Thursday, July 07, 2005

Edgware Road attack in the heart of Arab London

AN ATTACK ON ARAB LONDON

. News reports are in about the location of the Tube bombs, and the stations picked for the horrific rush-hour assaults are especially chilling. These attacks were not just attacks on our closest ally, but on the very idea of Arab and Muslim integration into the West. Among the targets in the worst attack on London since World War II was the Edgware Road station, located in the heart of wealthy, assimilated Arab London. Middle Easterners of a variety of religions and South Asian Muslims are a substantial minority of the population in London, and the Edgware Road area is the pre-eminent Arab neighborhood in the city, with a fantastic variety of Lebanese coffee shops, Saudi grocery stores, and Persian restaurants. Some even call it "Little Lebanon," though the residents and shop clients come from all over the Middle East and North Africa, and the area especially attracts a young, hip crowd that compares it to Amman or Dubai. Edgware Road is Arab London's main street.
Though we have no idea yet whether the stations or train lines that were bombed were specifically targeted, it's hard to imagine that whatever terrorist organization or cell was behind the attacks failed to consider the symbolic power of an attack on Edgware Road.

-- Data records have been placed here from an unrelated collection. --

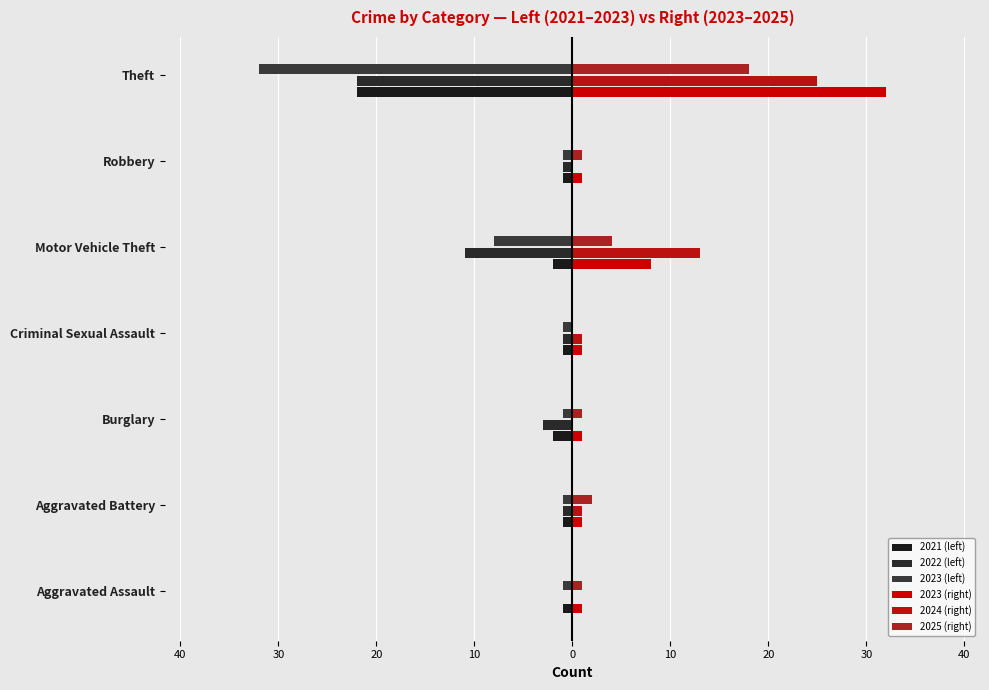

How many bars are there in total?

42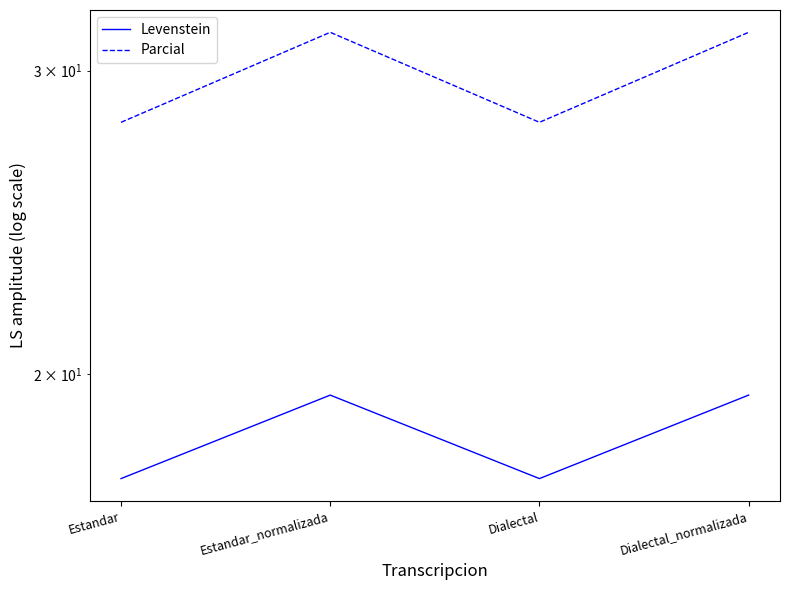

Which series has the largest total across all categories?

Parcial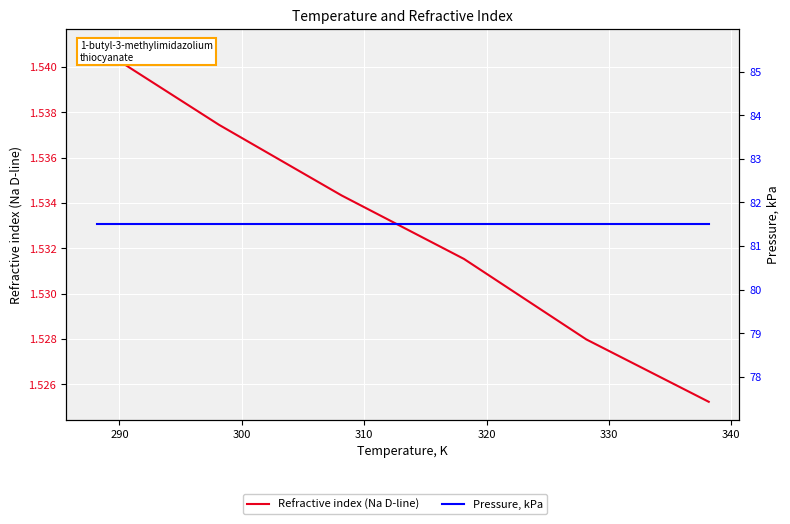

What is the sum of the Refractive index (Na D-line) values at 290 and 330?

3.1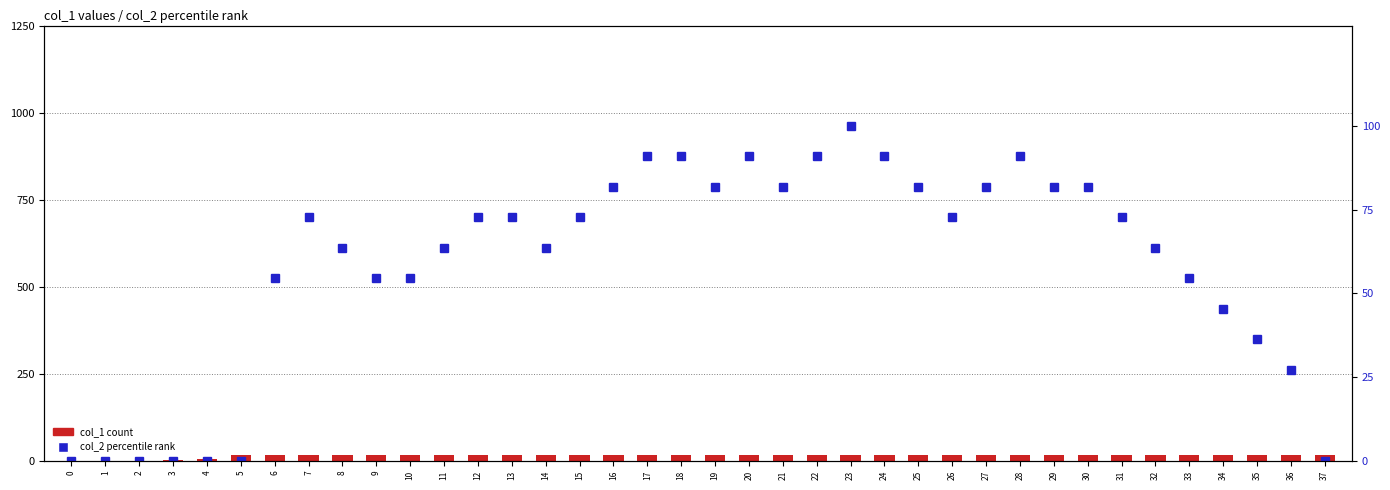

Is the value of col_1 at 10 greater than the value of col_2 percentile at 27?

No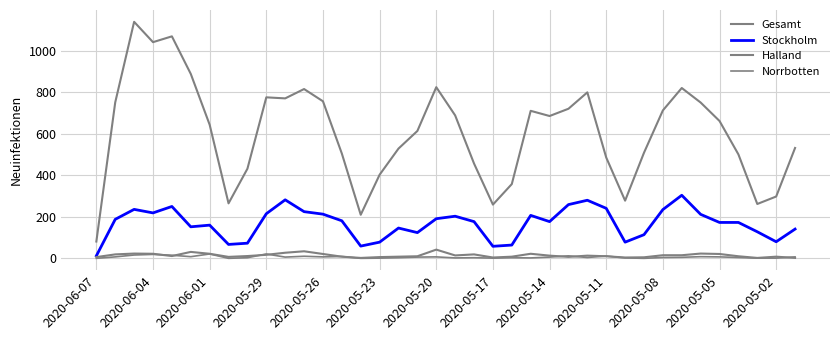

What is the minimum value for Halland?

2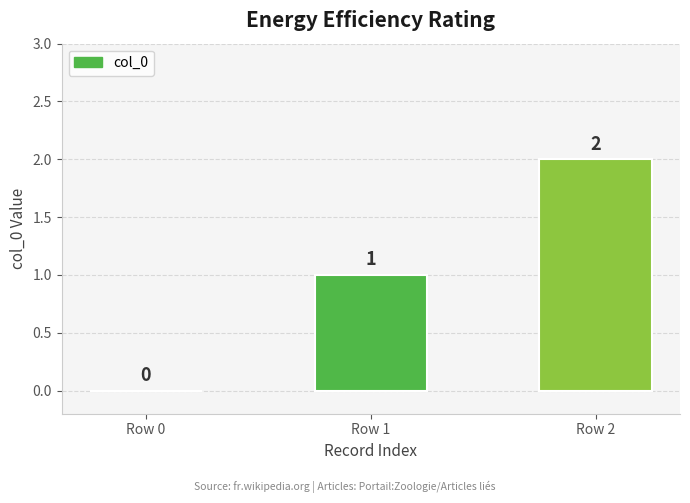

Which category has the highest value across all series?

Row 2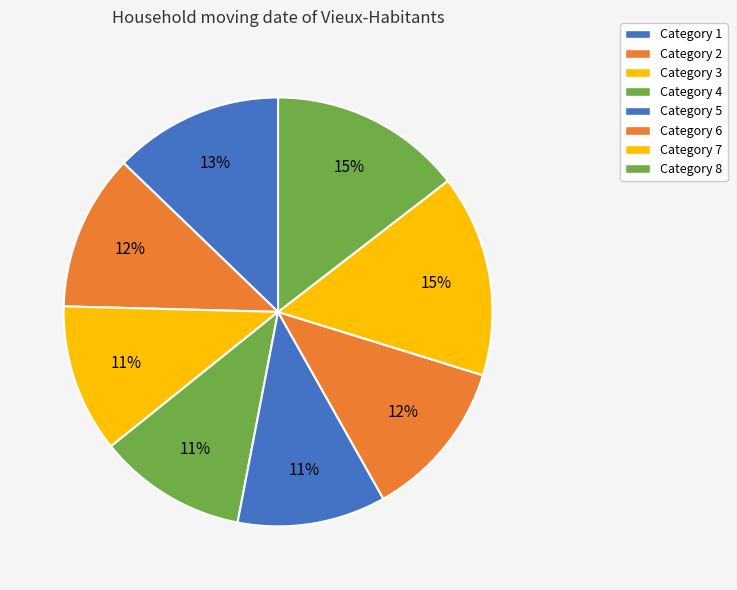

Count the number of slices in the pie.

8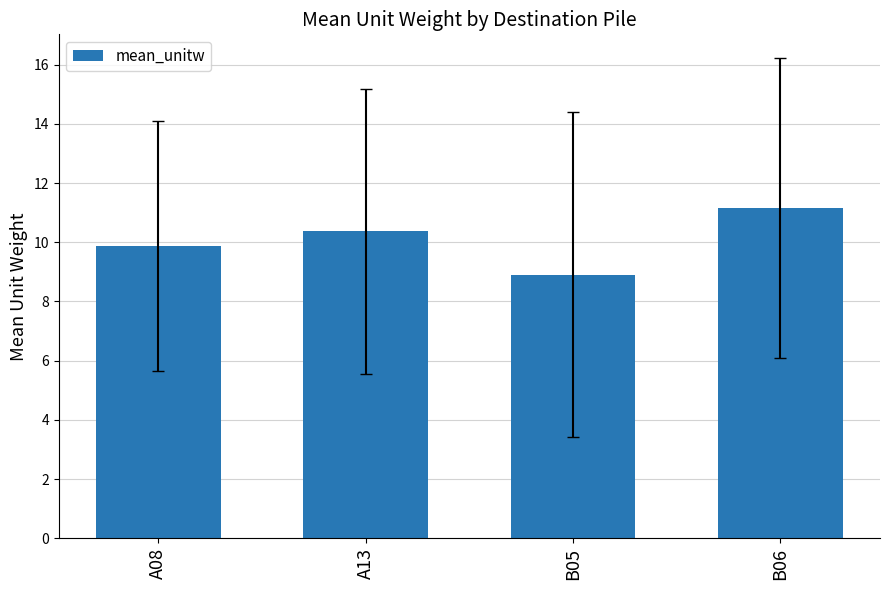

Reading left to right, transcribe all the data shown in this chart.

9.9	10.4	8.9	11.2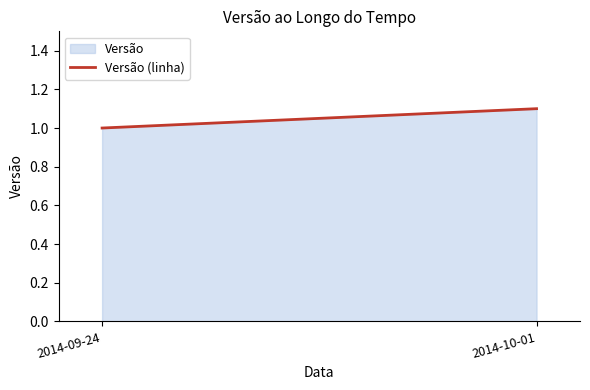

Reading right to left, list all the values displayed in this chart.

1.1	1.0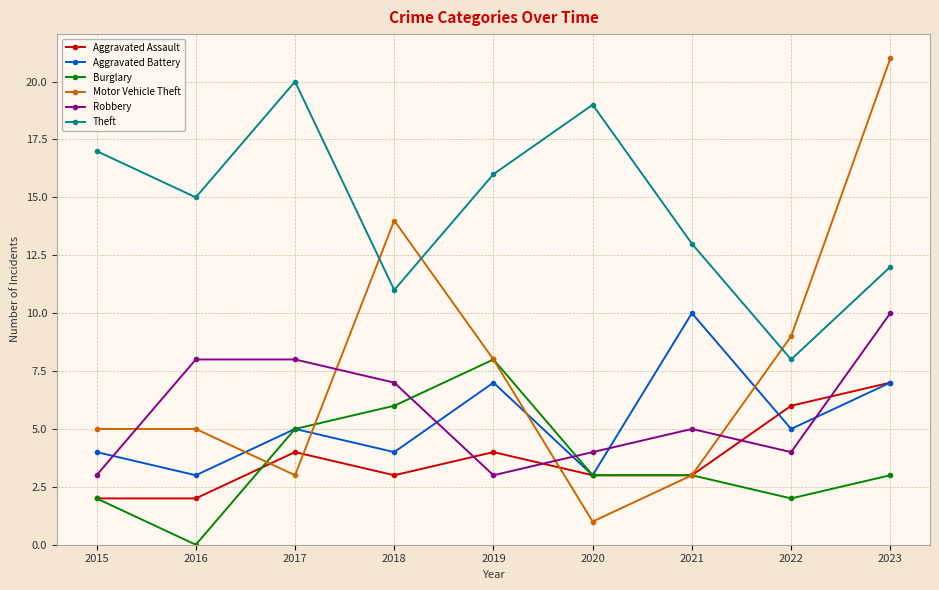

How many data points does each series have?

9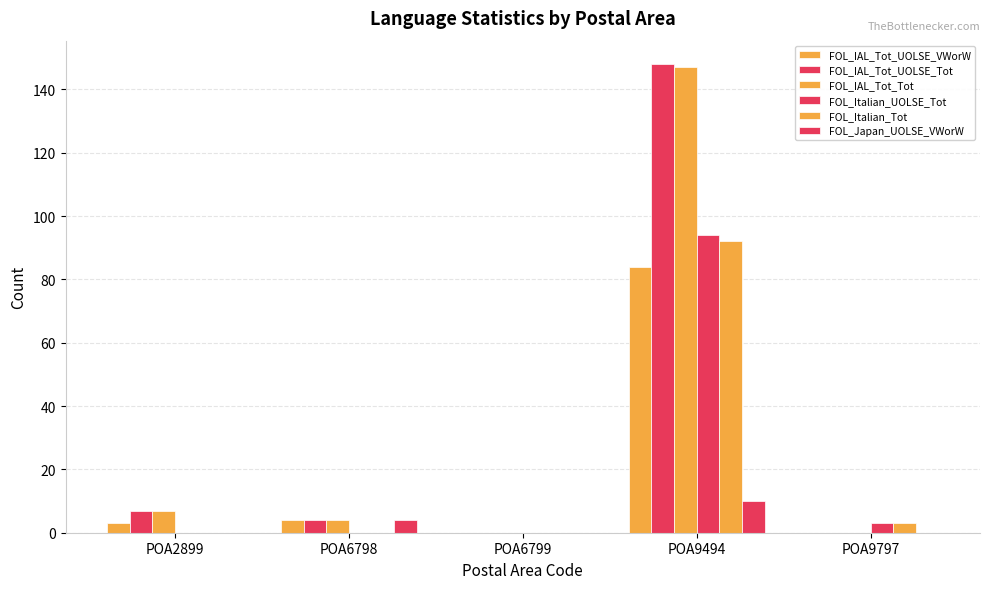

Is it true that FOL_Italian_UOLSE_Tot equals 5 at POA9797?

False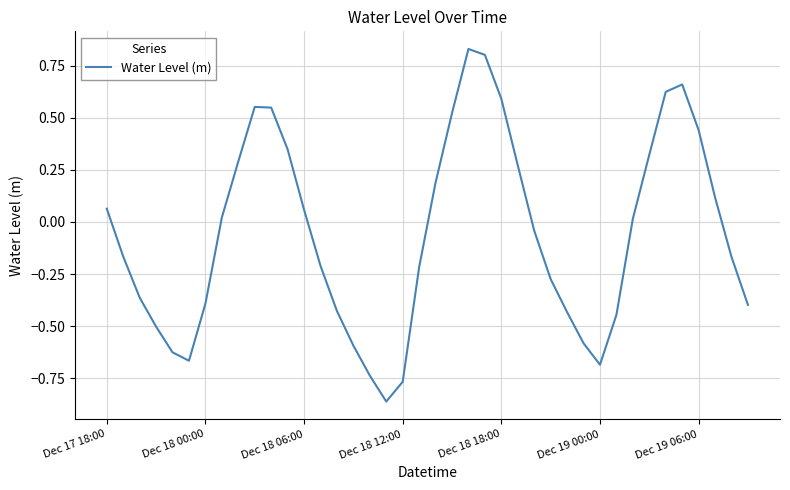

How many lines are shown in the chart?

1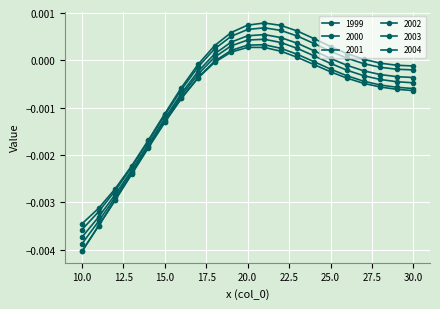

How many data points does each series have?

21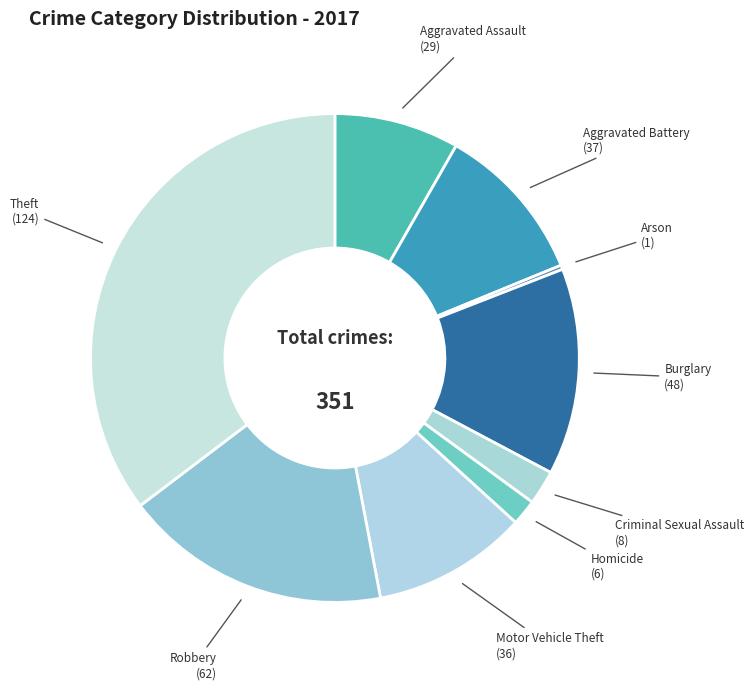

How many slices are in this pie chart?

9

Furthermore, the timing of the attacks and their location along the arc of the Metropolitan and Circle lines spreading along in time and space from East London -- where 60 percent of London Muslims reside -- suggests a specific intention with regard to targets. After all, the Circle line can just as easily take riders to Westminster's collection of government buildings as to Edgware Road. And Al-Qaeda has a history of engaging in symbolically significant attacks against financial centers, banks, military installations, and government buildings. Why not against Arab allies of the West, as well?

The New York Times is now reporting that the other underground bombs appear to have detonated close to the Liverpool and King's Cross stations, which are transportation hubs connecting overland trains to the underground. But Edgware Road is not a hub in the same way.

In recent months we've seen Islamic jihadists increasingly going after targets in the Arab and Muslim world who have allied themselves with the west. The victims of the bombing attacks and terrorist incidents in Iraq are overwhelmingly Arab Muslims. Al-Qaeda in Iraq has just claimed that it killed the Egyptian envoy to Iraq, after condemning him as "the ambassador of the infidels." When the casualty count is in, I suspect some fraction of the victims of today's henious attacks will be Arab or Muslim, as well.